Resolution des UN-Sicherheitsrates: Einsatz gegen sexualisierte Gewalt
Die UN-Mitgliedsstaaten sollen härter gegen sexualisierte Gewalt in Krisengebieten vorgehen, beschließt der Sicherheitsrat. Vorher hatte es Streit gegeben.
Der deutsche Botschafter bei den Vereinten Nationen, Christoph Heusgen, zeigte sich dennoch insgesamt „sehr glücklich“ über die Resolution: „Wir haben nicht alles erreicht, aber wir haben viel erreicht.“
Der Verabschiedung der Resolution waren hektische Verhandlungen über einzelne Passagen vorangegangen. Auf Druck der USA, Chinas und Russlands wurden die ursprünglichen Forderungen nach einem festen internationalen Mechanismus zur Verfolgung sexualisierter Gewalttaten sowie nach Einsetzung einer formellen UN-Arbeitsgruppe zu dem Thema gestrichen.

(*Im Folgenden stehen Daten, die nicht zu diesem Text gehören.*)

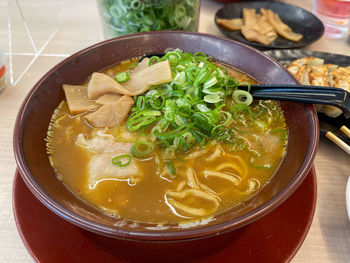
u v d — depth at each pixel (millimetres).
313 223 206
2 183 231
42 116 214
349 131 225
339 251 192
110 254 170
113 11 316
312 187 201
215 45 270
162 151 214
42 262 163
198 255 171
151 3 301
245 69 263
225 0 463
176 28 331
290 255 169
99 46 259
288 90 220
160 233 139
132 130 222
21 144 180
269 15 413
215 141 220
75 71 248
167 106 218
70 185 196
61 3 464
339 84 282
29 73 337
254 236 178
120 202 188
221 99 228
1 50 323
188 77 233
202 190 195
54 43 386
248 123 232
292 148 204
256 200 176
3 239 197
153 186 197
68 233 177
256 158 211
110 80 236
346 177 236
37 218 182
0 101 303
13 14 356
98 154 214
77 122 232
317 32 384
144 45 274
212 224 149
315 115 199
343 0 377
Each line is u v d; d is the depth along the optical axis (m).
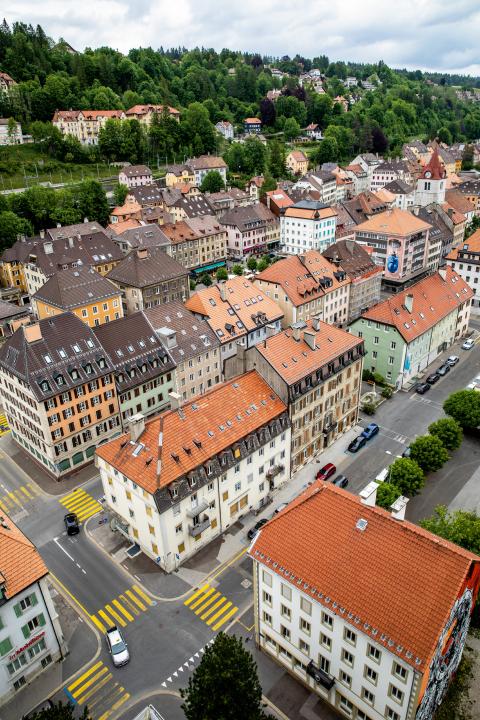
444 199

Die US-Vertreter störten sich zudem an Formulierungen zur sexuellen Gesundheit und den reproduktiven Rechten – sie befürchteten, diese könnten als Ermunterung zu Abtreibungen verstanden werden. Nachdem die US-Delegation mit ihrem Veto gedroht hatte, wurden die Passagen umformuliert.
Die Resolution wurde dann vom Sicherheitsrat mit 13 der 15 Stimmen verabschiedet, auch die USA votierten dafür. China und Russland enthielten sich. Trotz des erheblichen Widerstands gegen die ursprüngliche Version würdigte Maas die „Entschlossenheit“ des Sicherheitsrats.
In der Resolution werden auch spezielle UN-Sanktionen bei Anwendung sexualisierter Gewalt in bewaffneten Konflikten ins Auge gefasst. Zudem werden die betroffenen Staaten zu einer besseren Versorgung der Opfer aufgefordert.
Gleichwohl übte der französische Botschafter bei der UNO, François Delattre, harsche Kritik an den USA: Seine Regierung sei „konsterniert“ über deren Haltung. Es sei bedauerlich, dass bei einer Resolution zur sexualisierten Gewalt Veto-Drohungen ausgestoßen worden seien.
Maas hatte vor Verabschiedung des Textes in einer Sicherheitsratsdebatte beklagt, die fehlende juristische Aufarbeitung der sexualisierten Gewaltverbrechen befördere bis heute eine „Unkultur der Straflosigkeit“. Ebenso wichtig wie die Bestrafung der Täter sei zudem die Betreuung der Opfer.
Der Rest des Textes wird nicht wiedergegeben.